Utility for collecting #included files. Parameters:

  1. Reference to node list to analyze.

  2. Reference to hash in which to add the includefile names encountered. The includefile names are added as key fields of the hash. The value fields are not used.

get_numeric

Computes numeric value of expression.

enum_literals

The SUBORDINATES of ENUM contains more than just the actual enum literal values (the additional data are: annotations, trailing comments). This is a convenience subroutine which returns the net literals of the given $enumnode[SUBORDINATES].

AUTHOR

Oliver M. Kellogg, <okellogg at users.sourceforge.net>

BUGS

Please report any bugs or feature requests to bug-corba-idltree at rt.cpan.org, or through the web interface at http://rt.cpan.org/NoAuth/ReportBug.html?Queue=CORBA-IDLtree.

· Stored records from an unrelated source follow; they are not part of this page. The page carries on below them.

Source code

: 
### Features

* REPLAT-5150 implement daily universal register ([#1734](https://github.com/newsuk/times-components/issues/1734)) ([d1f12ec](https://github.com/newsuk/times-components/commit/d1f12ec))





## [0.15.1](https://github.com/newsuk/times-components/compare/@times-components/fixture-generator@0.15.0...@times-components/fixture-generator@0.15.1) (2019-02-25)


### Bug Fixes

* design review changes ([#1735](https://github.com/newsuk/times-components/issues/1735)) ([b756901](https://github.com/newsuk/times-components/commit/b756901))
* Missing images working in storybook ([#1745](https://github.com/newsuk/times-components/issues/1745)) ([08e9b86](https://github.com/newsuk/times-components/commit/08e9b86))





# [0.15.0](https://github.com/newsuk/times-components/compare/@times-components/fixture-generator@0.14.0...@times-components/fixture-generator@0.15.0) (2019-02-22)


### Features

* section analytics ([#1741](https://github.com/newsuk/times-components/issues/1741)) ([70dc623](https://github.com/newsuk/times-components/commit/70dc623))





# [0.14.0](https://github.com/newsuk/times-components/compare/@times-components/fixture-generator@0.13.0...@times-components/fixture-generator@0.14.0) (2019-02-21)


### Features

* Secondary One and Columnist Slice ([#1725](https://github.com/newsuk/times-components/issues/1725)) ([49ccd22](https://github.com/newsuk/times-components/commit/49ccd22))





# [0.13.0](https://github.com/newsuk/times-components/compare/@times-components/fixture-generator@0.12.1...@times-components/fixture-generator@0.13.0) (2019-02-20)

I will be notified, and then you'll automatically be notified of progress on your bug as I make changes.

SUPPORT

You can find documentation for this module with the perldoc command.

perldoc CORBA::IDLtree

You can also look for information at:

ACKNOWLEDGEMENTS

Thanks to Heiko Schroeder for contributing.

LICENSE AND COPYRIGHT

Copyright (C) 1998-2020, Oliver M. Kellogg

This program is free software; you can redistribute it and/or modify it under the same terms as Perl itself.